#### [Exercise data]
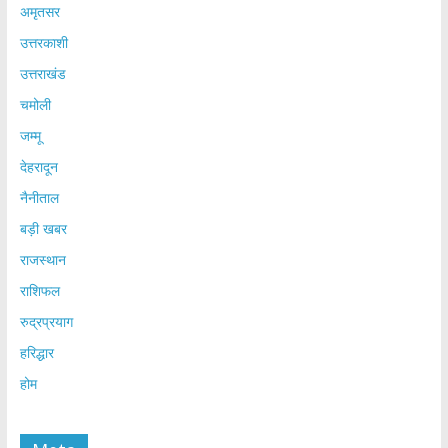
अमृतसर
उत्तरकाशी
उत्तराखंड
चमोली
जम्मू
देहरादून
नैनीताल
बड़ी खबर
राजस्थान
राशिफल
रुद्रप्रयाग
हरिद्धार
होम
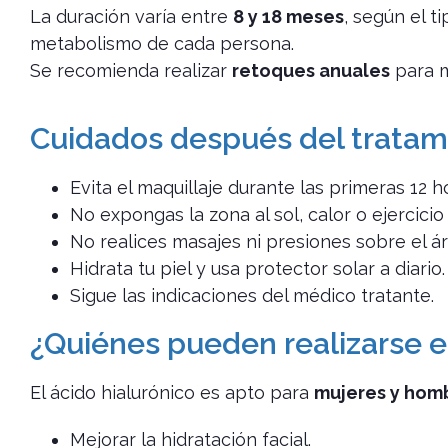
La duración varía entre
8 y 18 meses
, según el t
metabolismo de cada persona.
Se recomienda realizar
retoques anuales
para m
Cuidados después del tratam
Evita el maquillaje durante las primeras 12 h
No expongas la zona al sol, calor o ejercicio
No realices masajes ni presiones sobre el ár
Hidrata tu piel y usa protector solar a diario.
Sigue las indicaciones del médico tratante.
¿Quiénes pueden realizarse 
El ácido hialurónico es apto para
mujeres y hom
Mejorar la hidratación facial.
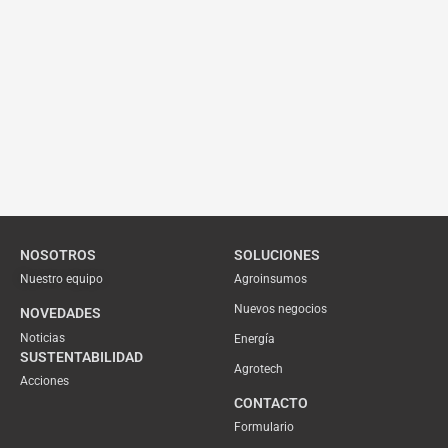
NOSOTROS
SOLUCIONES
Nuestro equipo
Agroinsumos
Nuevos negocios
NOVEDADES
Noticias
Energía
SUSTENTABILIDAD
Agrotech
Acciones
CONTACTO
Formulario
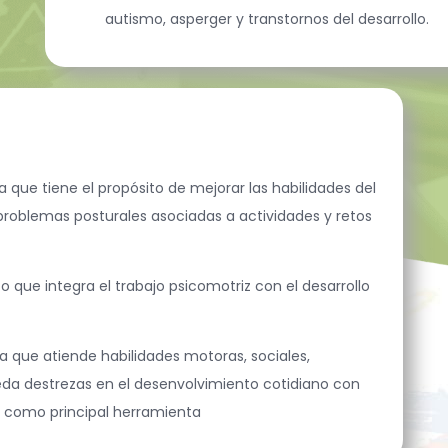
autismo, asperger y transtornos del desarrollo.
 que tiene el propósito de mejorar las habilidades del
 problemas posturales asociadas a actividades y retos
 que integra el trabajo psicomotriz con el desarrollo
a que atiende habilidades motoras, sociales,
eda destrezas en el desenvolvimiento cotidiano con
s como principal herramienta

==

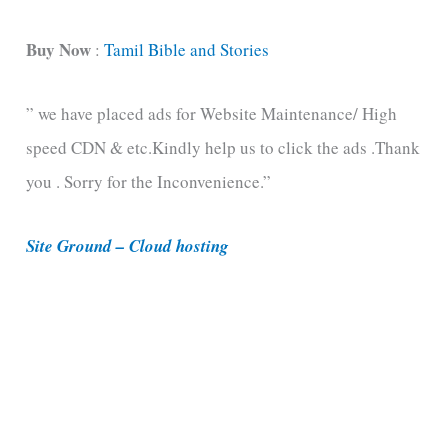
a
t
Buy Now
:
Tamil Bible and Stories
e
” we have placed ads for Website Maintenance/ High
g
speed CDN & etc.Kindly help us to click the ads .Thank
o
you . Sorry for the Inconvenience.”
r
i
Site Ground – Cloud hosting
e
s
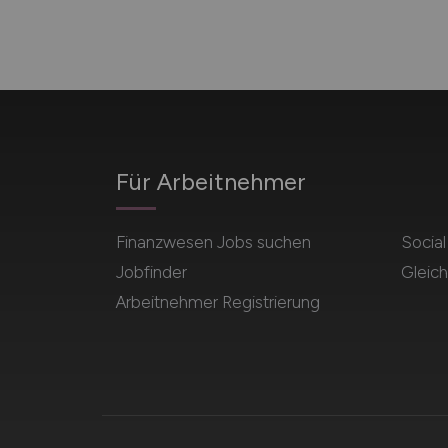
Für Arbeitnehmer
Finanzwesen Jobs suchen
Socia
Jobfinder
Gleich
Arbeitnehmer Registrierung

#### [Work instructions]
Repeat, word for word, every line of the entries from the line containing "autismo, asperger y" to the line containing "s como principal herramienta", including both of those lines.

#### [Task answer]
autismo, asperger y transtornos del desarrollo.
 que tiene el propósito de mejorar las habilidades del
 problemas posturales asociadas a actividades y retos
 que integra el trabajo psicomotriz con el desarrollo
a que atiende habilidades motoras, sociales,
eda destrezas en el desenvolvimiento cotidiano con
s como principal herramienta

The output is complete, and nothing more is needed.